Introduction
The Missing Boy, my new novel, was a very painful book to write. It’s the story of a thirteen year old boy who runs away from home. Starting with the horrible fact that 100,000 children are reported missing each year, I found myself more and interested in how and why this happens. I talked to the police, watched missing person programmes (extraordinarily dramatic) and researched the families left behind. Happily, most of these children return but some don’t and many have met various levels of abuse and violence while they are unprotected in the world. Drugs are a continuing danger.
There were times when I regretted choosing the suffering of a child as a central theme. The structure of the book as a kind of thriller with the boy’s safety under constant threat meant that I wrote it in a state of deep anxiety. In some ways I felt more like a voyeur than the author.
On the other hand it was a new way for me to look at the importance of a loving family and the miseries cause by its breakdown. Love is much written about in our society but I found myself questioning whether it is often another word for selfishness.
The Missing Boy follows my last novel, Lies and Loyalties which, although about very different circumstances, has linked themes.
Lies and Loyalties (paperback 2008) is about a family of four brothers and one sister, an MP, a QC, a Catholic priest, a brother who suffers from mental problems and his wife who at the beginning of the novel is resident in Her Majesty’s Prison Holloway. I’ve always been interested in the gap between the haves and have nots, between the comfortable and the disturbed. I may have caught that interest from my father, Lord Longford (see Longford Trust) who spent most of his later life trying to help prisoners. Now I’m involved with my work for Inside Time, the national newspaper for prisoners.
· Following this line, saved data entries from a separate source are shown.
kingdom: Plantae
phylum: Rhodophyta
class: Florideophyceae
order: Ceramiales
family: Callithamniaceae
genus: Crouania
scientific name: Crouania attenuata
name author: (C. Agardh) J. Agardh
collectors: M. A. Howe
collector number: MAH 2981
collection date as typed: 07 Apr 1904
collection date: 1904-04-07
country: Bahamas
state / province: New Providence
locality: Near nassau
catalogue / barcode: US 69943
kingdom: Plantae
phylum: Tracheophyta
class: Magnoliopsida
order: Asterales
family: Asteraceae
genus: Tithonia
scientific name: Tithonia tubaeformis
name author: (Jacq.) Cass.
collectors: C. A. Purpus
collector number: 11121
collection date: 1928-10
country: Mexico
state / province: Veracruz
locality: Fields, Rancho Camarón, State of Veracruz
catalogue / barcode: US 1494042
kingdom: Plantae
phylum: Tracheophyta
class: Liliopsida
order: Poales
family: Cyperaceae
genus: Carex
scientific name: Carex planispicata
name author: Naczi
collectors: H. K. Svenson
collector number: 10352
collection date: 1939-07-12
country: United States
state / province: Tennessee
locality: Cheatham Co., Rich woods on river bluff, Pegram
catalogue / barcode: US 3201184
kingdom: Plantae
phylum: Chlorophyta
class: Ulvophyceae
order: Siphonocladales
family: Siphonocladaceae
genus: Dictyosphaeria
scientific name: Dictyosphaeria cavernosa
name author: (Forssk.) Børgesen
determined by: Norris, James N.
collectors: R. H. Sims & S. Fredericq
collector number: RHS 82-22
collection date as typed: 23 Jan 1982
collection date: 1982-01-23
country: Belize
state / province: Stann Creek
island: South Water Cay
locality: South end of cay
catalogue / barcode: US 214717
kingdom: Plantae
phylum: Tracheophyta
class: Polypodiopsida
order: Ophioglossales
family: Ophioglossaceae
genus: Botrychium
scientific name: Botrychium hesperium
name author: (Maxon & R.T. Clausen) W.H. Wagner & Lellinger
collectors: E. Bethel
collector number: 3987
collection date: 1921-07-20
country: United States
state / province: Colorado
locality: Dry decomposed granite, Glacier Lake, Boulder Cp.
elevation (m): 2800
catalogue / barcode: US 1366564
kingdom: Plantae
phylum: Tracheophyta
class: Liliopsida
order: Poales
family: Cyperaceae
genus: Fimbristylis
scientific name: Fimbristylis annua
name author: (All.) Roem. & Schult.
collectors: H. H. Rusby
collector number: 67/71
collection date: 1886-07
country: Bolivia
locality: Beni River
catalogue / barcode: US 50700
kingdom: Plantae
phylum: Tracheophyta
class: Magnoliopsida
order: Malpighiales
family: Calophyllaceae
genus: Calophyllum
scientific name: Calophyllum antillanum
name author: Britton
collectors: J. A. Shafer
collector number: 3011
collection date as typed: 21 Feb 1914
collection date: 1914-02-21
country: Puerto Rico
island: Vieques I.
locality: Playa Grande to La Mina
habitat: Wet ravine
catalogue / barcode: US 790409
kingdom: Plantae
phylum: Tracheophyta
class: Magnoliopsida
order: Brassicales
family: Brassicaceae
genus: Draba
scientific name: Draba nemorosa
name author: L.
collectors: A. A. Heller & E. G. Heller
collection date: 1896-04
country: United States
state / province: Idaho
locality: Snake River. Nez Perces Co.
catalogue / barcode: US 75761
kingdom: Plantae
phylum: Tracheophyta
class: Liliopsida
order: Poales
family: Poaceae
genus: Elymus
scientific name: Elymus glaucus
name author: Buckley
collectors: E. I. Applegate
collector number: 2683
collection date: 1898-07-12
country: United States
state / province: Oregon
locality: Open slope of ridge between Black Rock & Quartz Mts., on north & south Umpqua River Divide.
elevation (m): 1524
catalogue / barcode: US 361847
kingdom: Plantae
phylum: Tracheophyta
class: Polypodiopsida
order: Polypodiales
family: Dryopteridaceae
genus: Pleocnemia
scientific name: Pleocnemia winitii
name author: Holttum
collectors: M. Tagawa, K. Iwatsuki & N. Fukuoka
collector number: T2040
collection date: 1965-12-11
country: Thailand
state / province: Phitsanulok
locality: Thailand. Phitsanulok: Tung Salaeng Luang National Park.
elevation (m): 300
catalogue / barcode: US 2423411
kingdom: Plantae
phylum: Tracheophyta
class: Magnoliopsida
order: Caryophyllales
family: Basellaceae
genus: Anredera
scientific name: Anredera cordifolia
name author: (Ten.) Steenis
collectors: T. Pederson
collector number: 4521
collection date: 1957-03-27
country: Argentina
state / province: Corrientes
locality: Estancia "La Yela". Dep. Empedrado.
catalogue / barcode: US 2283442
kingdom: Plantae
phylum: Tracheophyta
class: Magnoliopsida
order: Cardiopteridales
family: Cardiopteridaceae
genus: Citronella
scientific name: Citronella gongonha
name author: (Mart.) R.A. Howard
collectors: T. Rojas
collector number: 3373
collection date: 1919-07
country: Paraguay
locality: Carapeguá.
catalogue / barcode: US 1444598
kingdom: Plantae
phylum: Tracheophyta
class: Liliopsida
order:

Lies, loyalties and love probably are the themes of most of my novels – obsessional love, serious lies and (mostly) family loyalties. To which I guess I’d have to add violence. Not that I’ve ever written the same novel twice. My last dozen novels have included: the story of a random act of violence in which the attacker leaves prison and searches for his victim, Bodily Harm; a passionate love affair partly set in Chile, One Summer; a sequel to Jane Austen’s, Emma, called Perfect Happiness (Emma & Knightley in US) which is the not very convincing last line of Austen’s superb novel. Then there’s The Space Between which examines the prospects of a young widow (lies) and A Woman’s Life which is a study of friendship (loyalties) between three women over forty years. They come from America, Ireland and England but their lives interweave over forty years.
Twenty years ago, I wrote a saga novel called A Woman’s Age which followed the lives of three generations of Englishwomen, kicking off in 1910. I suppose that was the nearest I’ve got to writing a book about feminism but women have often been at the centre of my work. Occasion of Sin, a tragic love story was actually an up to date telling of Tolstoy’s great novel Anna Karenina. In my version Anna gets back on the train. I shan’t go through all my novels here but there are a couple more I’d like to mention. The Garish Day has a man, a diplomat, at its centre and deals with four decades and as many countries. Magic and Fate is my stab at magic realism, although in fact a lot of it, particularly the super model heroine took a great deal of research. Luckily, the doyenne of the catwalks, Suzy Menkes, (fashion editor of the Herald Tribune) took me under her wing.
Writing about Magic and Fate reminds me to put in a note about the importance of entertainment- even fun – in novels, even those with serious themes. I often think that the reason that childrens’ books have become so popular with adults that the authors know very well that no child will stick with a book that doesn’t entertain them.
I began writing childrens’ books to entertain my own children – they did the first illustrations as I read them aloud (a practise I highly recommend) and now I’m looking to my grandchildren. My latest novels for the 8-11 age group are both adventure stories with a touch of fantasy, Far-Out and There’s More to Life.